TEXT ZUR PRÜFUNG:
======
Im Rahmen des vor kurzem gestarteten multinationalen EU-Projekts „KidsAP“ (4,9 Mio. Euro Projektvolumen über drei Jahre) erforschen WissenschafterInnen die Anwendung eines sogenannten „Closed-Loop Systems“ (künstliche Bauchspeicheldrüse). Das untersuchte System wurde an der University of Cambridge für die Anforderungen an die Blutzuckerkontrolle von Kleinkindern (Altersgruppe von 1-7 Jahre) entwickelt. Die Hauptstudie für das internationale Forschungsprojekt startete nun an der Medizinischen Universität Wien (Universitätsklinik für Kinder- und Jugendheilkunde) gemeinsam mit den Medizinischen Universitäten Innsbruck und Graz, den Universitäten Leipzig, Luxemburg, Cambridge, dem Teaching Hospital Leeds sowie der University of Edinburgh.

Closed-Loop System: Mobile Blutzuckerkontrolle für mehr Lebensqualität
In den vergangenen Jahren gab es große Fortschritte im Bereich der Behandlung von PatientInnen mit Typ 1 Diabetes. Neue Glukosesensoren und Insulinpumpen erleichtern das Diabetesmanagement deutlich. Eine künstliche Bauchspeicheldrüse oder „Closed-Loop System“ kombiniert die jeweils am Körper getragene Insulinpumpe mit dem Glukosesensor. Die Menge an abgegebenem Insulin wird durch einen Kontrollalgorithmus gesteuert. Auf Grund der kontinuierlichen Glukosemessung wird automatisch die aktuell benötigte Menge an Insulin berechnet und von der Pumpe automatisiert abgegeben, die damit die Funktion der menschlichen Bauchspeicheldrüse übernimmt.
======
DATENLISTE:
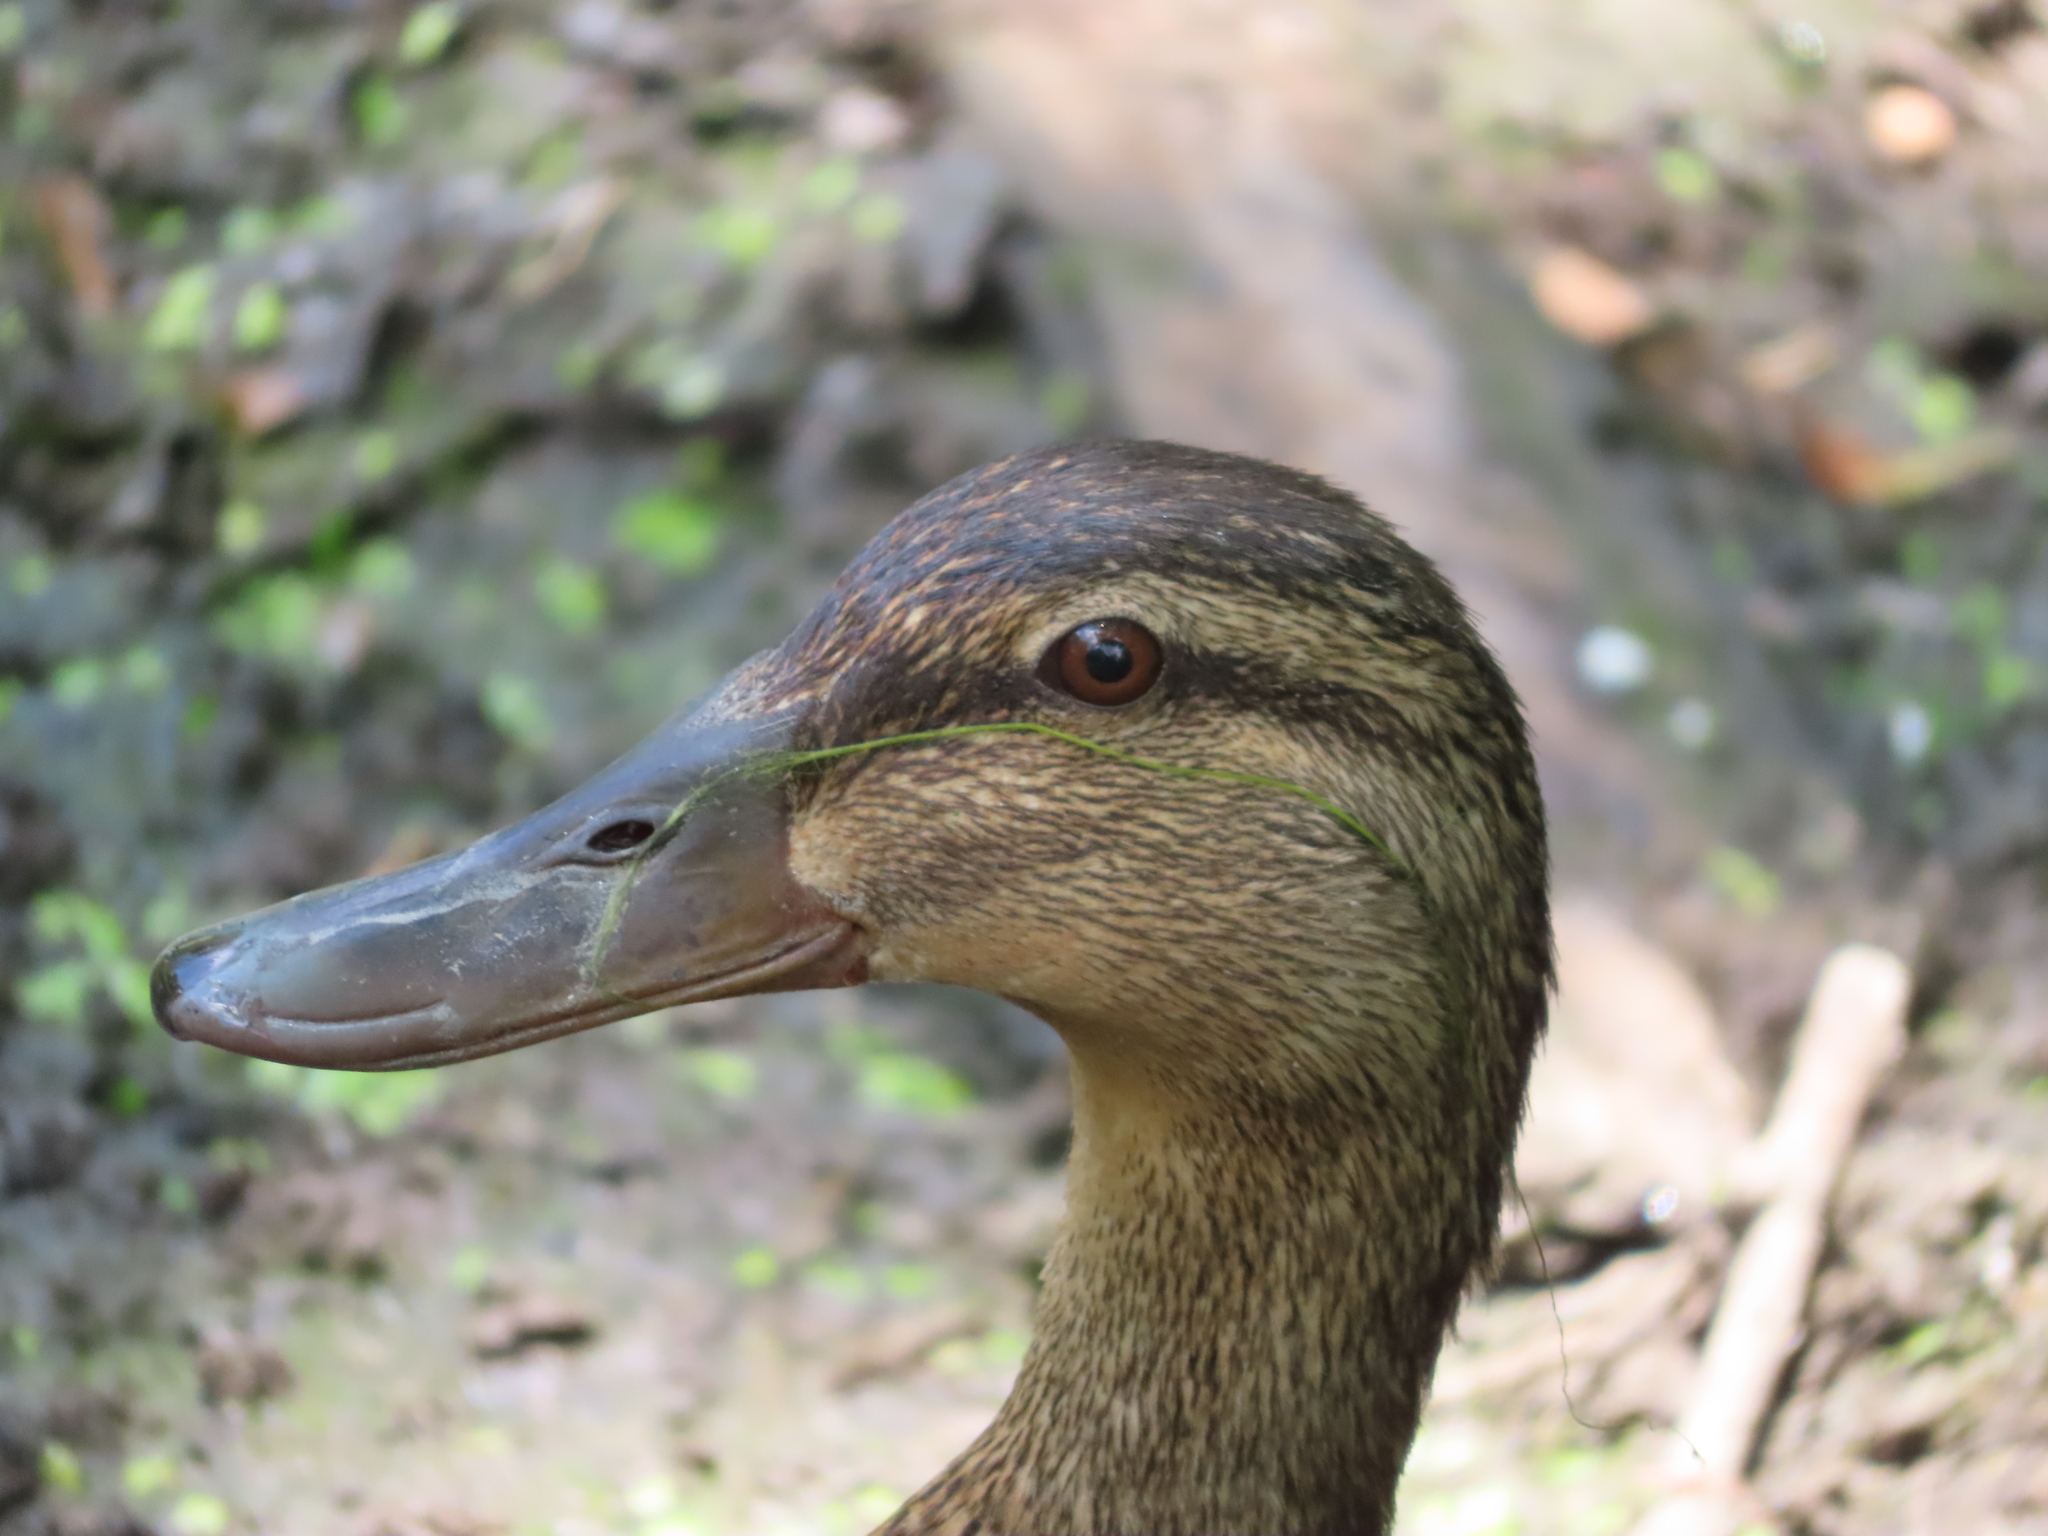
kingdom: Animalia
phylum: Chordata
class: Aves
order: Anseriformes
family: Anatidae
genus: Anas
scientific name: Anas platyrhynchos
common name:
======
Für welche Altersgruppe wurde das System entwickelt, das im Text über das Projekt „KidsAP“ untersucht wird? Die Einträge spielen hierfür keine Rolle.

Für Kleinkinder im Alter von 1 bis 7 Jahren.